We are still searching for the holy grail to handle rare keywords that are not part of a top-k keyword set. However, with the evaluations so far, it is rather clear that no solution will ever be optimal, at least not without the utilization of a big corpus of words to infer the context of those words. The major problem is that even for large-scale training sets, a lot of keywords still have a very low frequency. But since we are very modest, a continual improvement of our current method would suffice.
We experimented with non-negative factorizations and at least for the co-occurrence matrix, the results are very good. The idea is to use the words with the highest weights from a latent topic and then to select an arbitrary keyword that is not in the top-k keyword set and find the best matching latent topic.
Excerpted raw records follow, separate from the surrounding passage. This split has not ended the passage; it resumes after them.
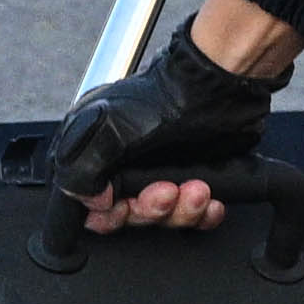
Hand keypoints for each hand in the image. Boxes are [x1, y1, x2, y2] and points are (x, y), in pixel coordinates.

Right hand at [46, 23, 278, 220]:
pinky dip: (203, 213)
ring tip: (196, 190)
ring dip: (181, 210)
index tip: (122, 207)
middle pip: (128, 214)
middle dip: (150, 209)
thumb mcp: (108, 127)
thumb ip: (82, 170)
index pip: (88, 204)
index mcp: (96, 151)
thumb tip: (90, 202)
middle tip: (167, 192)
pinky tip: (210, 201)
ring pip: (163, 217)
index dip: (105, 215)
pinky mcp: (193, 179)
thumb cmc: (167, 96)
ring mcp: (160, 173)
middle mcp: (125, 165)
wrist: (222, 87)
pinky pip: (194, 214)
Here is an example: We want to find “semantic neighbors” for the word ‘cure’ that is not part of the top-k keyword set. From a NMF model, we extracted the 20 words with the highest weights from each latent topic. Then, we iterated over all movies that contain the word ‘cure’. We then computed the overlap of all other keywords of a movie with the top words from each latent topic. Because, each keyword in the intersection has a weight, we can use it as a weighted sum for a specific topic. Finally, each topic as a dedicated score, or zero, that indicates, how well the keywords of a movie fit into this latent topic. The NMF model we trained contains 50 latent topics and the topic with the highest score for this keyword clearly belongs to the medical domain: medical, doctor, nurse, hospital, health, transplant, surgery. In other words, by considering all movies in our data set, in combination with the latent topics, it is often possible to assign a low frequency keyword with to a dedicated topic by averaging the weights.
The next step is to convert this knowledge into the feature space. A straight-forward solution is to use each a latent topic as a kind of pooled feature that condenses a group of features into a single value. Like the “medical” NMF neuron that combines several related words into a high-level concept. Still, to really benefit of those new features, the encoding must be hierarchical because the weight of such a condensed feature is much higher than those of ordinary single keyword features.